Thursday, July 9, 2009

NEW DEVICE TO SPUR NEW WAVE OF FINANCIAL INNOVATION


BANZAI7 NEWS-- According to The New Scientist, AN ILLUSION device that makes one object look like another could one day be used to camouflage military planes, create "holes" in solid walls or spur a new wave of financial innovation.

The idea builds on the properties of a so-called meta-derivative-formula, which can bend reality in almost any direction. In 2006, researchers used this idea to create an "invisibility cloak" that bent microwaves around a central cavity, like water flowing around a stone. Any object in this cavity is effectively invisible.

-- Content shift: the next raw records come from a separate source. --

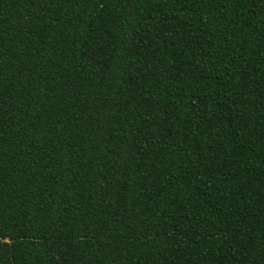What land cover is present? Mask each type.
Segmentation results:
<instances>
[{"label": "trees", "instance_id": "obj_1", "mask_svg": "<svg viewBox=\"0 0 264 264\" xmlns=\"http://www.w3.org/2000/svg\"><path fill=\"white\" fill-rule=\"evenodd\" d=\"M0 264H264V0H0Z\"/></svg>", "mask_w": 264, "mask_h": 264}]
</instances>
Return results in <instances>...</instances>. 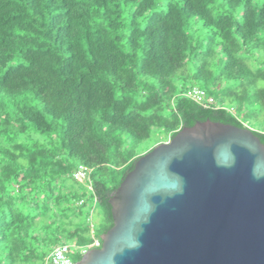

Now a group of Wall Street backed quantitative engineers has gone a step further. "Asset appreciation is just an illusion of financial space, of hot air," says Mi Luck Yi, a "quant" and a co-author of the study. "We are extending that concept. We can make securitized toxic assets look like anything we want."

Instead of bending toxic financial waste around a central cavity like AIG, the team has worked out the mathematical rules for fencing dodgy assets in other ways. For example, a dodgy asset class could be designed to suspend losses in the same way as a gold bar would. So the light hitting the material would be distorted to make it look as if it were rated Aaa.

It is also possible to design a complementary security that has the opposite effect - to exactly cancel out the effect that all manner of financial crap has on a P&L. So a P&L distorted by a crap portfolio could be passed through a complementary material to eliminate unpleasant financial distortions.

The new illusion device uses these two ideas together. To make a bucket of crappy loans look like T Bills, for example, light first strikes the bucket of crap and is distorted. It then passes through a complementary metaderivativeformula which cancels out the distortions to make risk seem invisible. The light then moves into a region of the metaderivativeformula that creates a distortion as if a risk free asset were present. The result is that an observer looking at the bucket through the metamaterial would see a positive return.

The idea has some surprising applications. Luck Yi says the technique could be used to change the risk properties of an opaque systemic pig like AIG, allowing light to tunnel from one side to the other. That could lead to a device that when attached to an annual report, creates a "hole" through which viewers could see the other side.